→ Selected extract:
/---

Bob’s Brilliant Marketing Tool

There were over 300 cars in Bob’s funeral procession – the sort of line you would expect for a dignitary or superstar, not a retired tool-and-die designer and small business owner from Detroit. The postman who delivered Bob’s business mail every day for twenty years wept openly. Bob was the only person on his route that greeted him by name, and always shared a smile, a joke, and a cup of coffee.

What made Bob and his business successful wasn’t his skill as a draftsman. He was talented and exact, but so were his competitors. It wasn’t his “convenient” location or the rates he charged – they were industry standard.

What made the difference was Bob. He had a way of letting you know you were important to him, whether you were his client, his neighbor, or his mailman. He didn’t have any 21st-century doodads – no iPod, Blackberry, cell phone, not even a brochure or website. He was so interested in the details of people’s lives – their kid’s names, family birthdays, hobbies, favorite restaurants – that everyone called him a friend. He was so precise and responsive his name was #1 on the “must call” list of all his business associates.

\---

→ Exercise data:
/---

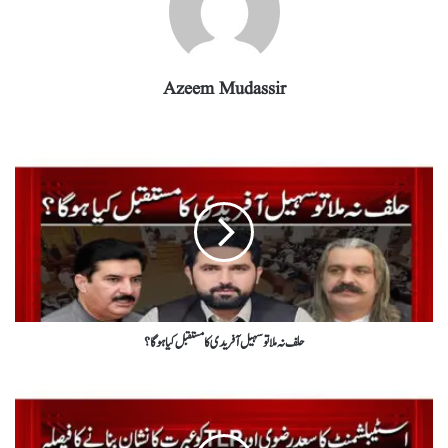
Azeem Mudassir
حلف نہ ملا تو سہیل آفریدی کا مستقبل کیا ہوگا ؟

\---

→ Tasks:
• a. In the text about Bob, which details of people's lives was Bob interested in?
• b. Echo the text about Bob between "There were over" and "cup of coffee.", inclusive.
The data are separate material, unrelated to the text about Bob.

→ Exercise responses:
• a. Their kid's names, family birthdays, hobbies, and favorite restaurants.

• b.
There were over 300 cars in Bob’s funeral procession – the sort of line you would expect for a dignitary or superstar, not a retired tool-and-die designer and small business owner from Detroit. The postman who delivered Bob’s business mail every day for twenty years wept openly. Bob was the only person on his route that greeted him by name, and always shared a smile, a joke, and a cup of coffee.